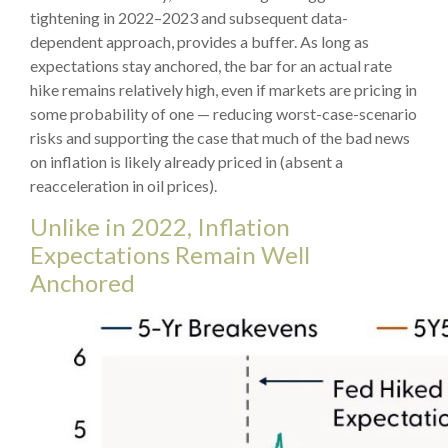
tightening in 2022–2023 and subsequent data-
dependent approach, provides a buffer. As long as
expectations stay anchored, the bar for an actual rate
hike remains relatively high, even if markets are pricing in
some probability of one — reducing worst-case-scenario
risks and supporting the case that much of the bad news
on inflation is likely already priced in (absent a
reacceleration in oil prices).
Unlike in 2022, Inflation
Expectations Remain Well
Anchored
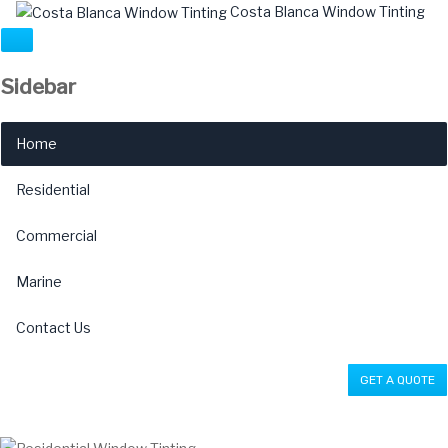
Costa Blanca Window Tinting
Sidebar
×
Home
Residential
Commercial
Marine
Contact Us
GET A QUOTE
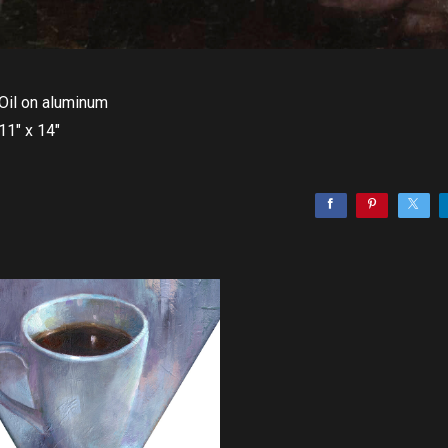
Oil on aluminum
11" x 14"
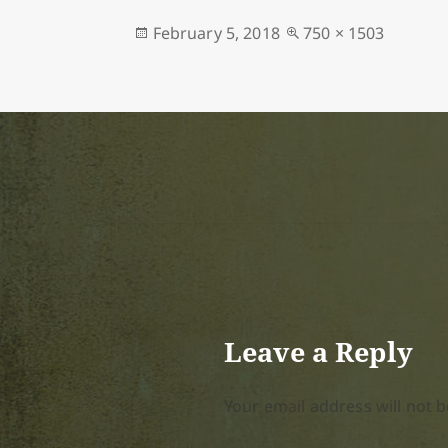
Posted
Full
February 5, 2018
750 × 1503
on
size
Leave a Reply
Your email address will not b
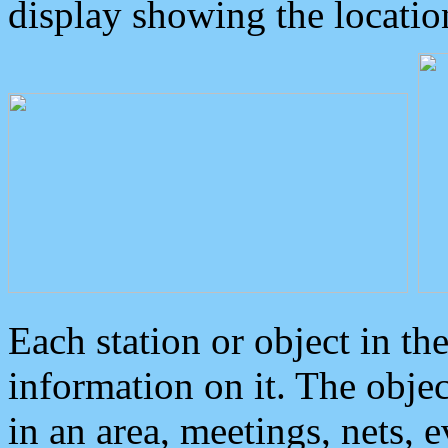
display showing the locatio
Each station or object in th
information on it. The obje
in an area, meetings, nets, 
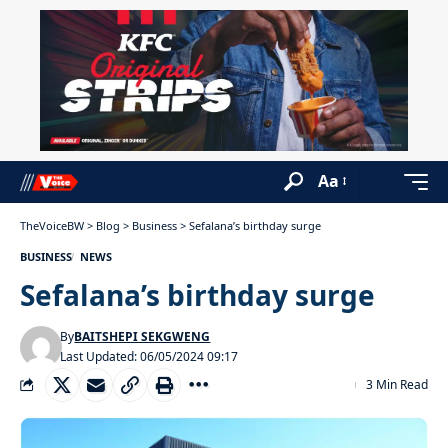
Aa
TheVoiceBW
>
Blog
>
Business
>
Sefalana’s birthday surge
BUSINESS
NEWS
Sefalana’s birthday surge
By
BAITSHEPI SEKGWENG
Last Updated: 06/05/2024 09:17
3 Min Read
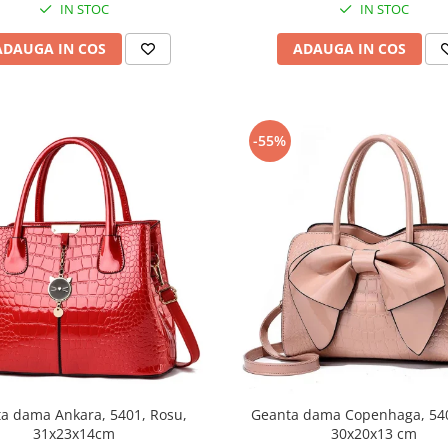
IN STOC
IN STOC
ADAUGA IN COS
ADAUGA IN COS
-55%
a dama Ankara, 5401, Rosu,
Geanta dama Copenhaga, 540
31x23x14cm
30x20x13 cm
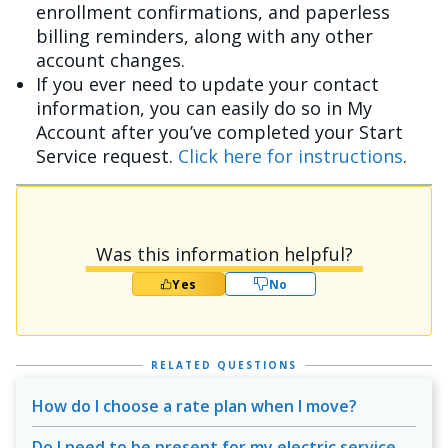
enrollment confirmations, and paperless
billing reminders, along with any other
account changes.
If you ever need to update your contact
information, you can easily do so in My
Account after you’ve completed your Start
Service request.
Click here for instructions
.
Was this information helpful?
Yes
No
RELATED QUESTIONS
How do I choose a rate plan when I move?
Do I need to be present for my electric service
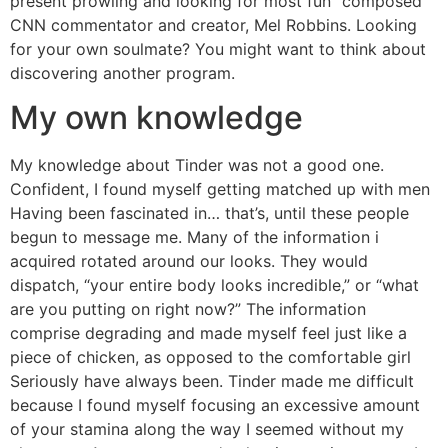
present prowling and looking for most fun” composed
CNN commentator and creator, Mel Robbins. Looking
for your own soulmate? You might want to think about
discovering another program.
My own knowledge
My knowledge about Tinder was not a good one.
Confident, I found myself getting matched up with men
Having been fascinated in… that’s, until these people
begun to message me. Many of the information i
acquired rotated around our looks. They would
dispatch, “your entire body looks incredible,” or “what
are you putting on right now?” The information
comprise degrading and made myself feel just like a
piece of chicken, as opposed to the comfortable girl
Seriously have always been. Tinder made me difficult
because I found myself focusing an excessive amount
of your stamina along the way I seemed without my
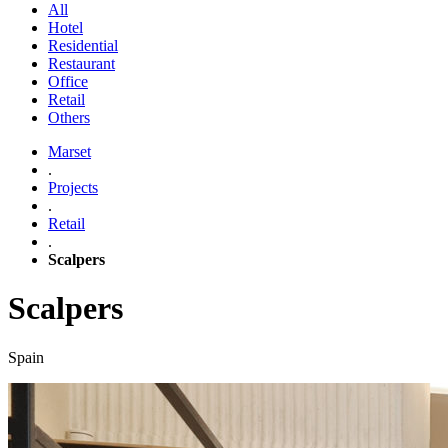
All
Hotel
Residential
Restaurant
Office
Retail
Others
Marset
.
Projects
.
Retail
.
Scalpers
Scalpers
Spain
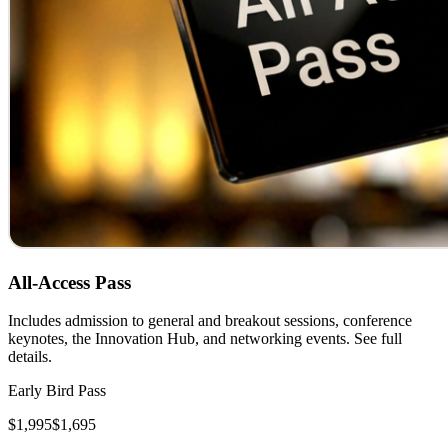
All-Access Pass
Includes admission to general and breakout sessions, conference
keynotes, the Innovation Hub, and networking events. See full
details.
Early Bird Pass
$1,995
$1,695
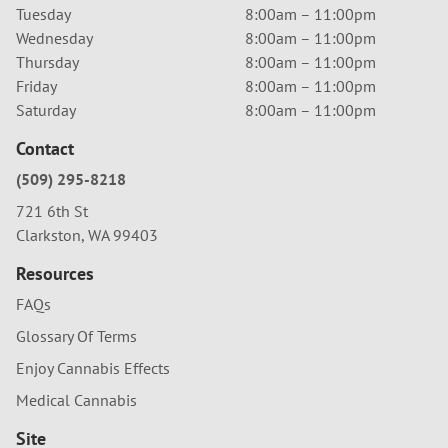
Tuesday
8:00am – 11:00pm
Wednesday
8:00am – 11:00pm
Thursday
8:00am – 11:00pm
Friday
8:00am – 11:00pm
Saturday
8:00am – 11:00pm
Contact
(509) 295-8218
721 6th St
Clarkston, WA 99403
Resources
FAQs
Glossary Of Terms
Enjoy Cannabis Effects
Medical Cannabis
Site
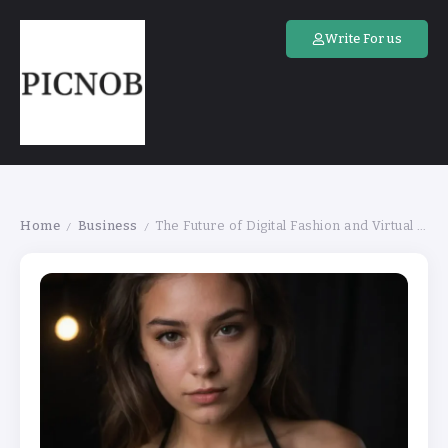
Write For us
Home
Business
The Future of Digital Fashion and Virtual Clothing
/
/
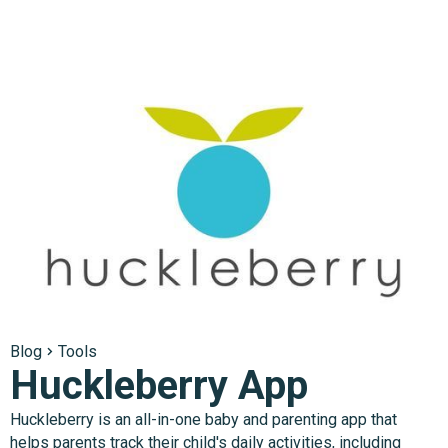
Blog
Tools
Huckleberry App
Huckleberry is an all-in-one baby and parenting app that
helps parents track their child's daily activities, including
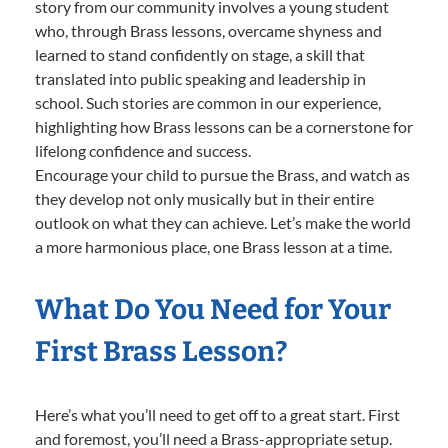
story from our community involves a young student
who, through Brass lessons, overcame shyness and
learned to stand confidently on stage, a skill that
translated into public speaking and leadership in
school. Such stories are common in our experience,
highlighting how Brass lessons can be a cornerstone for
lifelong confidence and success.
Encourage your child to pursue the Brass, and watch as
they develop not only musically but in their entire
outlook on what they can achieve. Let’s make the world
a more harmonious place, one Brass lesson at a time.
What Do You Need for Your
First Brass Lesson?
Here’s what you’ll need to get off to a great start. First
and foremost, you’ll need a Brass-appropriate setup.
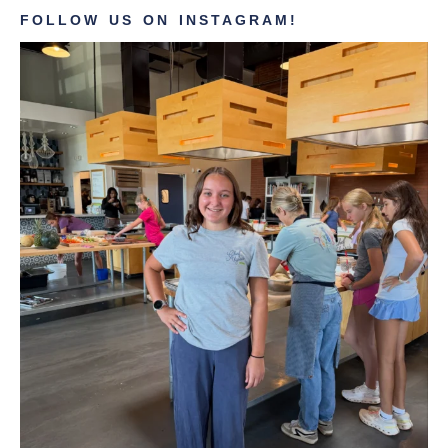
FOLLOW US ON INSTAGRAM!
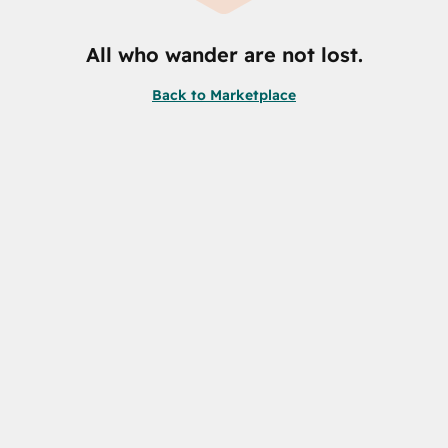
All who wander are not lost.
Back to Marketplace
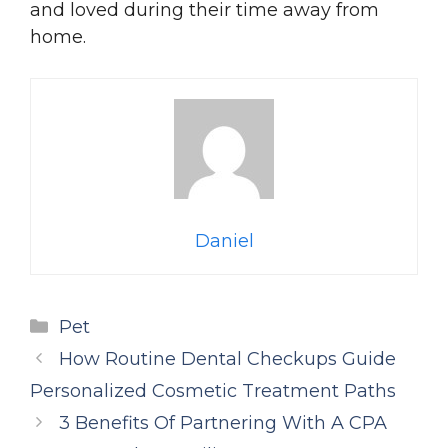
and loved during their time away from
home.
Daniel
Categories
Pet
How Routine Dental Checkups Guide
Personalized Cosmetic Treatment Paths
3 Benefits Of Partnering With A CPA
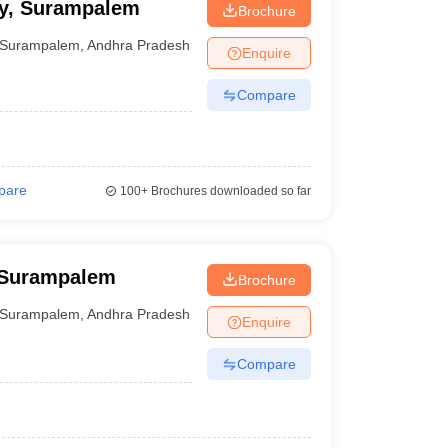
cy, Surampalem
Brochure
Surampalem
,
Andhra Pradesh
Enquire
Compare
pare
100+
Brochures downloaded so far
 Surampalem
Brochure
Surampalem
,
Andhra Pradesh
Enquire
Compare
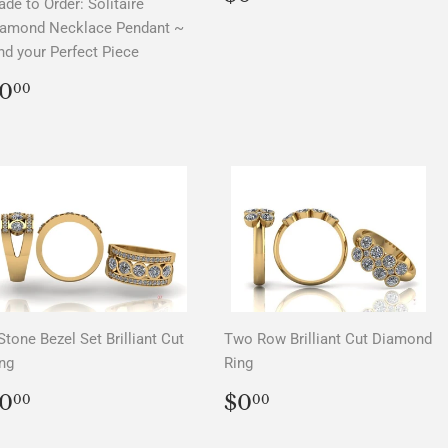
de to Order: Solitaire
PRICE
iamond Necklace Pendant ~
nd your Perfect Piece
REGULAR
$0.00
0
00
PRICE
Stone Bezel Set Brilliant Cut
Two Row Brilliant Cut Diamond
ng
Ring
REGULAR
$0.00
REGULAR
$0.00
0
$0
00
00
PRICE
PRICE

**WHAT THE EXERCISE ASKS:** Turn the text of all the entries above into a JSON list of strings, one string per line, with blank lines skipped. Leave the picture markers out.

**RESULT OF THIS TASK:**
[
  "tightening in 2022–2023 and subsequent data-",
  "dependent approach, provides a buffer. As long as",
  "expectations stay anchored, the bar for an actual rate",
  "hike remains relatively high, even if markets are pricing in",
  "some probability of one — reducing worst-case-scenario",
  "risks and supporting the case that much of the bad news",
  "on inflation is likely already priced in (absent a",
  "reacceleration in oil prices).",
  "Unlike in 2022, Inflation",
  "Expectations Remain Well",
  "Anchored",
  "Costa Blanca Window Tinting",
  "Sidebar",
  "×",
  "Home",
  "Residential",
  "Commercial",
  "Marine",
  "Contact Us",
  "GET A QUOTE",
  "Oil on aluminum",
  "11\" x 14\"",
  "Posted",
  "Full",
  "February 5, 2018",
  "750 × 1503",
  "on",
  "size",
  "Leave a Reply",
  "Your email address will not b",
  "display showing the locatio",
  "Each station or object in th",
  "information on it. The obje",
  "in an area, meetings, nets, ",
  "Aa",
  "TheVoiceBW",
  ">",
  "Blog",
  ">",
  "Business",
  ">",
  "Sefalana’s birthday surge",
  "BUSINESS",
  "NEWS",
  "Sefalana’s birthday surge",
  "By",
  "BAITSHEPI SEKGWENG",
  "Last Updated: 06/05/2024 09:17",
  "3 Min Read",
  "IN STOC",
  "IN STOC",
  "ADAUGA IN COS",
  "ADAUGA IN COS",
  "-55%",
  "a dama Ankara, 5401, Rosu,",
  "Geanta dama Copenhaga, 540",
  "31x23x14cm",
  "30x20x13 cm",
  "enrollment confirmations, and paperless",
  "billing reminders, along with any other",
  "account changes.",
  "If you ever need to update your contact",
  "information, you can easily do so in My",
  "Account after you’ve completed your Start",
  "Service request.",
  "Click here for instructions",
  ".",
  "Was this information helpful?",
  "Yes",
  "No",
  "RELATED QUESTIONS",
  "How do I choose a rate plan when I move?",
  "Do I need to be present for my electric service",
  "present prowling and looking for most fun” composed",
  "CNN commentator and creator, Mel Robbins. Looking",
  "for your own soulmate? You might want to think about",
  "discovering another program.",
  "My own knowledge",
  "My knowledge about Tinder was not a good one.",
  "Confident, I found myself getting matched up with men",
  "Having been fascinated in… that’s, until these people",
  "begun to message me. Many of the information i",
  "acquired rotated around our looks. They would",
  "dispatch, “your entire body looks incredible,” or “what",
  "are you putting on right now?” The information",
  "comprise degrading and made myself feel just like a",
  "piece of chicken, as opposed to the comfortable girl",
  "Seriously have always been. Tinder made me difficult",
  "because I found myself focusing an excessive amount",
  "of your stamina along the way I seemed without my",
  "All",
  "Hotel",
  "Residential",
  "Restaurant",
  "Office",
  "Retail",
  "Others",
  "Marset",
  ".",
  "Projects",
  ".",
  "Retail",
  ".",
  "Scalpers",
  "Scalpers",
  "Spain",
  "All-Access Pass",
  "Includes admission to general and breakout sessions, conference",
  "keynotes, the Innovation Hub, and networking events. See full",
  "details.",
  "Early Bird Pass",
  "$1,995",
  "$1,695",
  "Tuesday",
  "8:00am – 11:00pm",
  "Wednesday",
  "8:00am – 11:00pm",
  "Thursday",
  "8:00am – 11:00pm",
  "Friday",
  "8:00am – 11:00pm",
  "Saturday",
  "8:00am – 11:00pm",
  "Contact",
  "(509) 295-8218",
  "721 6th St",
  "Clarkston, WA 99403",
  "Resources",
  "FAQs",
  "Glossary Of Terms",
  "Enjoy Cannabis Effects",
  "Medical Cannabis",
  "Site",
  "Write For us",
  "Home",
  "Business",
  "The Future of Digital Fashion and Virtual Clothing",
  "/",
  "/",
  "Blog",
  "Tools",
  "Huckleberry App",
  "Huckleberry is an all-in-one baby and parenting app that",
  "helps parents track their child's daily activities, including",
  "story from our community involves a young student",
  "who, through Brass lessons, overcame shyness and",
  "learned to stand confidently on stage, a skill that",
  "translated into public speaking and leadership in",
  "school. Such stories are common in our experience,",
  "highlighting how Brass lessons can be a cornerstone for",
  "lifelong confidence and success.",
  "Encourage your child to pursue the Brass, and watch as",
  "they develop not only musically but in their entire",
  "outlook on what they can achieve. Let’s make the world",
  "a more harmonious place, one Brass lesson at a time.",
  "What Do You Need for Your",
  "First Brass Lesson?",
  "Here’s what you’ll need to get off to a great start. First",
  "and foremost, you’ll need a Brass-appropriate setup.",
  "FOLLOW US ON INSTAGRAM!",
  "All who wander are not lost.",
  "Back to Marketplace",
  "and loved during their time away from",
  "home.",
  "Daniel",
  "Categories",
  "Pet",
  "How Routine Dental Checkups Guide",
  "Personalized Cosmetic Treatment Paths",
  "3 Benefits Of Partnering With A CPA",
  "cy, Surampalem",
  "Brochure",
  "Surampalem",
  ",",
  "Andhra Pradesh",
  "Enquire",
  "Compare",
  "pare",
  "100+",
  "Brochures downloaded so far",
  " Surampalem",
  "Brochure",
  "Surampalem",
  ",",
  "Andhra Pradesh",
  "Enquire",
  "Compare",
  "de to Order: Solitaire",
  "PRICE",
  "iamond Necklace Pendant ~",
  "nd your Perfect Piece",
  "REGULAR",
  "$0.00",
  "0",
  "00",
  "PRICE",
  "Stone Bezel Set Brilliant Cut",
  "Two Row Brilliant Cut Diamond",
  "ng",
  "Ring",
  "REGULAR",
  "$0.00",
  "REGULAR",
  "$0.00",
  "0",
  "$0",
  "00",
  "00",
  "PRICE",
  "PRICE"
]